Le dernier-né de la chaîne, inauguré ce mois de février à Levallois-Perret, ne désemplit pas depuis son ouverture. Sur 350 mètres carrés, le magasin propose des produits de grandes marques à des prix attractifs, dans un format pensé pour les rues piétonnes des centres-villes — à rebours du modèle classique des grandes surfaces en périphérie.
La stratégie d’implantation est délibérée: PrimaPrix cible des communes à fort pouvoir d’achat, là où la concurrence directe avec les discounters traditionnels est moins frontale. L’enseigne revendique une identité propre, à mi-chemin entre le hard discount et la grande distribution classique.

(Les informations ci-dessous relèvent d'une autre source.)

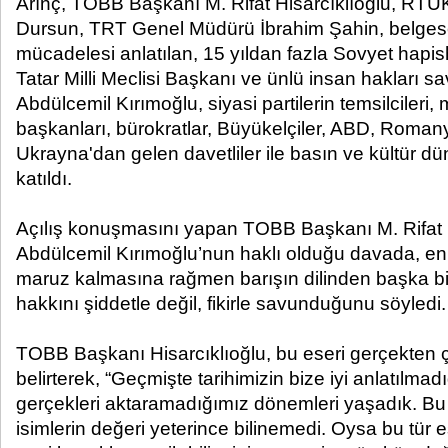
Arınç, TOBB Başkanı M. Rifat Hisarcıklıoğlu, RTÜ
Dursun, TRT Genel Müdürü İbrahim Şahin, belges
mücadelesi anlatılan, 15 yıldan fazla Sovyet hapi
Tatar Milli Meclisi Başkanı ve ünlü insan hakları
Abdülcemil Kırımoğlu, siyasi partilerin temsilcileri, m
başkanları, bürokratlar, Büyükelçiler, ABD, Roma
Ukrayna'dan gelen davetliler ile basın ve kültür d
katıldı.
Açılış konuşmasını yapan TOBB Başkanı M. Rifat H
Abdülcemil Kırımoğlu’nun haklı olduğu davada, en
maruz kalmasına rağmen barışın dilinden başka bir
hakkını şiddetle değil, fikirle savunduğunu söyledi.
TOBB Başkanı Hisarcıklıoğlu, bu eseri gerçekten 
belirterek, “Geçmişte tarihimizin bize iyi anlatılmad
gerçekleri aktaramadığımız dönemleri yaşadık. Bu
isimlerin değeri yeterince bilinemedi. Oysa bu tür 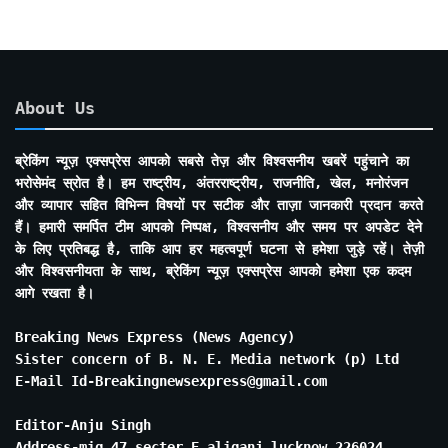
About Us
ब्रेकिंग न्यूज़ एक्सप्रेस आपको सबसे तेज़ और विश्वसनीय खबरें पहुंचाने का
भरोसेमंद स्रोत है। हम राष्ट्रीय, अंतरराष्ट्रीय, राजनीति, खेल, मनोरंजन
और व्यापार सहित विभिन्न विषयों पर सटीक और ताज़ा जानकारी प्रदान करते
हैं। हमारी समर्पित टीम आपको निष्पक्ष, विश्वसनीय और समय पर अपडेट देने
के लिए प्रतिबद्ध है, ताकि आप हर महत्वपूर्ण घटना से हमेशा जुड़े रहें। तेज़ी
और विश्वसनीयता के साथ, ब्रेकिंग न्यूज़ एक्सप्रेस आपको हमेशा एक कदम
आगे रखता है।
Breaking News Express (News Agency)
Sister concern of B. N. E. Media network (p) Ltd
E-Mail Id-Breakingnewsexpress@gmail.com
Editor-Anju Singh
Address-mig 47 secter E aliganj lucknow 226024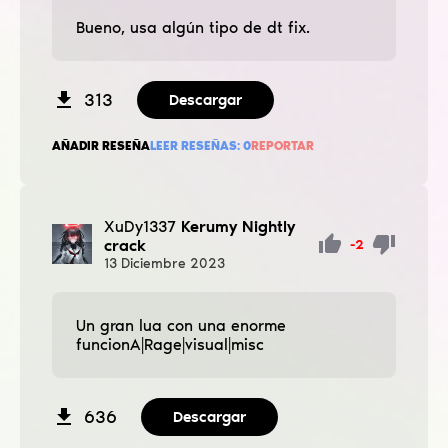
Bueno, usa algún tipo de dt fix.
313
Descargar
AÑADIR RESEÑA
LEER RESEÑAS:
0
REPORTAR
XuDy1337
Kerumy Nightly
crack
-2
13
Diciembre
2023
Un gran lua con una enorme
funcionA|Rage|visual|misc
636
Descargar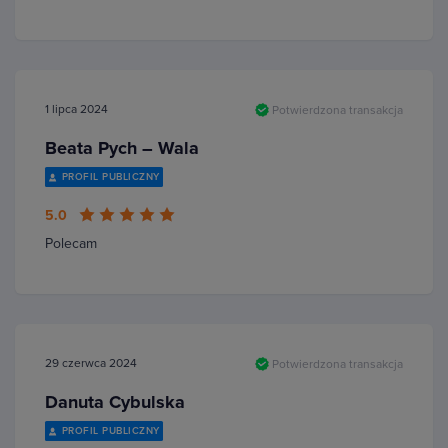
1 lipca 2024
Potwierdzona transakcja
Beata Pych – Wala
PROFIL PUBLICZNY
5.0
Polecam
29 czerwca 2024
Potwierdzona transakcja
Danuta Cybulska
PROFIL PUBLICZNY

Le discount à la conquête des centres-villes
Historiquement implantées en périphérie urbaine, les enseignes discount misaient sur de grandes surfaces et des loyers bas. PrimaPrix rompt avec ce modèle en ciblant les rues piétonnes des centres-villes et des communes aisées, là où le pouvoir d’achat est élevé mais où la sensibilité à l’inflation s’est renforcée ces dernières années. Le concept, rodé en Espagne, trouve en France un terrain favorable depuis 2022.
À Levallois, une clientèle aisée qui n’a plus honte de faire ses économies
Dans les allées du nouveau magasin de Levallois-Perret, la clientèle surprend. On y croise des profils que l’on n’associe pas spontanément au discount. Nicole, 83 ans, se décrit comme une «Levalloisienne depuis toujours» et assume sans détour: «Chercher les produits les moins chers pour faire des économies, on n’a plus vraiment le choix.»

L’inflation, qui touche l’ensemble des ménages depuis plusieurs années, a profondément modifié les comportements d’achat, y compris dans les communes les plus aisées de la banlieue parisienne. Faire ses courses dans un magasin discount n’est plus perçu comme un aveu de difficulté financière, mais comme une décision rationnelle.
Audrey, quadragénaire rencontrée dans le magasin, tient également à corriger une idée reçue sur sa ville: «Il y a des personnes avec des petits budgets à Levallois.» Pour elle, PrimaPrix s’intègre dans une logique d’arbitrage budgétaire assumée: «On fait des économies sur la lessive et après, on peut s’offrir des viennoiseries à 4,50 euros dans les nouvelles pâtisseries branchées qui viennent d’ouvrir à Levallois. Comme ça, on trouve un équilibre dans son budget.»
Un modèle d’achat par lots qui impose ses règles aux consommateurs
Chez PrimaPrix, la logique commerciale est inversée par rapport à la grande distribution classique. Laurent Élisabeth, directeur de PrimaPrix France, l’explique clairement: «Dans un supermarché classique, il y a toujours les mêmes produits alors que nous, nous fonctionnons différemment puisque nous achetons des lots moins chers en profitant des stocks et d’une certaine inefficacité du système. Ce qui veut également dire qu’on ne trouve pas toujours tout.»

Concrètement, c’est au client de s’adapter à l’offre disponible, et non l’inverse. Le magasin ne garantit pas la permanence d’un produit en rayon d’une semaine à l’autre. Ce modèle, familier des amateurs de ventes privées ou de déstockage en ligne, est ici appliqué à l’alimentaire et aux produits du quotidien en magasin physique.